Nice and easy to get going, it's like someone's holding my hand! Just one thing, anyone have noise under load when you're PWM'ing this thing? I've got 5 of the cool white led's with al pcb's hooked up in series.

Works great!

I bought this for adding approach lights to my car. A FemtoBuck and a couple of 3W warm white LEDS. It works great on the bench and if it ever stops snowing or warms above freezing it will get a proper install. Thank you!

Modified to my needs and working fine

I changed the R1 resistor to 0.2 ohms to boost it to 500mA output then added a circuit to adjust the CTRL pin with a pot from 0.5V to 2.5V for some under cabinet lighting. The pot adjusts brightness approx. half to full brightness which is what I wanted. Works great although upping the R1 resistor to 0805 size instead of 0603 would make it easier to replace since there is real estate on the PCB for it.

Efficient and easy to dim

Dims easily with an ATtiny85 microcontroller. Appears to be very efficient.

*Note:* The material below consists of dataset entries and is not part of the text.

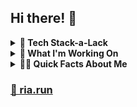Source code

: 
## Hi there! 👋

<details>

  <summary> <strong> 🥞 Tech Stack-a-Lack </strong> </summary>
  <br>
  <pre>
  ✔ TypeScript 
    ✔ JavaScript
      ✔ Angular ❤️ 
        ✔ NodeJS
          ✔ Supabase
            ✔ Postgres
              ✔ Capacitor (iOS/Android)
                ✔ Express
                  ✔ MongoDB
                    ✔ Azure PostgreSQL
                      ✔ TensorflowJS
                        ✔ Python
                          ✔ Django 
                            ✔ Firebase </pre>
                            <br>
  
</details>
<details>
  <summary> <strong> 🧱 What I'm Working On </strong> </summary>
  <br>
  <strong><u><a href="https://fine-print.app" target=_blank>Fine Print</a></u></strong> <br>
  FinePrint is a free web application for building print- and download-friendly docs with responsive templates that adjust themselves as they're populated (not ideal for mobile). Beta/V1 = Resume Templates.<br>
  <br>
  
  <strong><u><a href="https://ribeets.studio" target=_blank>RiBeets</a></u></strong>
  <br>
  Discovered the DAWs and began generating my own beats. Though this mixtape is filled with loops, I'm actually working on full-blown tracks and have enlisted the help of some musical geniuses to help out!
  
  <br>
  
</details>
<details>
  <summary> <strong> 👩‍💻 Quick Facts About Me </strong> </summary> <br>
  <ul>
    <li>
      Was a <a href="https://ik.imagekit.io/fuc9k9ckt2b/Resumes/RP_DEV_PM-CV_2022_linked_g7Ofty--j.pdf?ik-sdk-version=javascript-1.4.3&updatedAt=1669406914018" target=_blank>Product Manager</a> for ~8 years. Worked very hard and still enjoy it! 
    </li>
    <li>
      Passionate about <a href="https://www.ria.run/#/apps" target=_blank>User and UX-first design</a> (<strong>AdobeXD > Figma </strong>[but a tool is a tool])
    </li>
    <li>Started coding when I was a founder in 2018 <br> (with an aggressive <strong>increase in <i>nerd</i> intensity just recently</strong>)</li>
    <li>If I could marry a framework, I'd marry Angular (100% serious)</li>
    <li>My <a href="https://steelseries.com/gaming-keyboards/apex-pro-tkl" target=_blank>keyboard</a> is my first and only child</li>
    <li>
      I have a lot of hobbies...
      <ul>
        <li>Beat Producing</li>
        <li>Books</li>
        <li>Electric / Acoustic Guitar</li>
        <li>Woodworking</li>
        <li>Painting Billionnaires</li>
        <li>
          <a href="https://ria.photography" target=_blank>SLR Photography</a>
        </li>
        <li>
          <a href="https://dev.to/riapacheco" target=_blank>Blog Writing</a>
        </li>
      </ul>
    </li>
    <li>
      I started making <a href="https://ribeets.studio" target=_blank>sick beats with FL Studio</a>
    </li>
    <li>Someone really needs to kick me off <a href="https://twitter.com/realriapacheco" target=_blank>Twitter</a> at night</li>
    <br>
  </ul>
  
</details>

### <a href="https://ria.run" target=_blank> 🔗 ria.run </a>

Works perfect, boosting LED current difficult (for me)

used this with a couple of 3W Aluminum PCB LED's - like suggested in the video - to build a simple light for the kitchen counter. Only four stars, because with would not be able to replace sense resistor for boosting the LED current. The resistor is much too small for my soldering skills. It would be perfect, if I could add a through hole resistor.

exactly what i needed

was trying to build led light for my work area, and this works perfectly.

Worked well to drive an unknown string of led's

I used the femtobuck to drive an unknown qty (probably 20-25) multicolor led's. It works well, and does not even get warm. I'm supplying 9vdc to the femtobuck.

Awesome product!

A nice little board that works exactly as advertised. I'm using it to drive two high power LEDs and dim them via radio control and I have zero problems with it.